Stack effect is constant, fluctuates with the seasons, and is next to impossible to stop. Imagine starting a barbecue on the ground floor lobby of a condo building. Soon enough, the penthouse will smell of smoke and your extra spicy rib recipe. So too, with cigarettes and marijuana smoke from units below.

     2. If you live in the condo above the pool, chances are you will, at some point, smell chlorine. Common condo living complaints received at our offices are smoke and cigarette odours, cooking, cleaning products, chlorine smell, and parking garage exhaust. Almost all our complaints are derived from living above, and on rare occasions, from living beside malodorous neighbours.

     3. All odours require a “driving force” to move from one location to another. Stack effect is always present but not the only way to “smell your neighbour.” Building mechanical pressure differentials can pressurize or depressurize different dwelling units providing the impetus for odour migration between condos. Wind exhaust fan use and personal living habits can affect odour migration.

     4. Typically, large commercial condo construction consists of concrete slab platform floors and steel studs. As the steel studs used to frame walls are designed with wire chassis (holes in the stud for passing wires), each wall cavity poses a source of communication subject to building pressure differentials.

For an odour or smoke to pass from one condo to the next requires a driving force, there must be a pressure differential between dwelling units to migrate the odour between the shared wall cavities in two adjacent dwellings. The trick is to know where that air migration is coming from.

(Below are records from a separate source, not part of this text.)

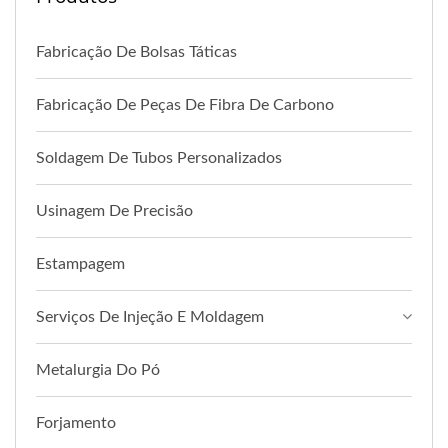
Fabricação De Bolsas Táticas
Fabricação De Peças De Fibra De Carbono
Soldagem De Tubos Personalizados
Usinagem De Precisão
Estampagem
Serviços De Injeção E Moldagem
Metalurgia Do Pó
Forjamento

     5. Finding and sealing all “communication spots” between condo units helps. Utilizing mechanical systems to pressurize or depressurize your unit is also beneficial. Dealing with neighbours and condo management can sometimes be tricky. Making organized inspections to multiple units is next to impossible.

     6. If you are planning on purchasing or renting a condo unit, consider visiting the site during peak occupancy to determine if you can smell your neighbours.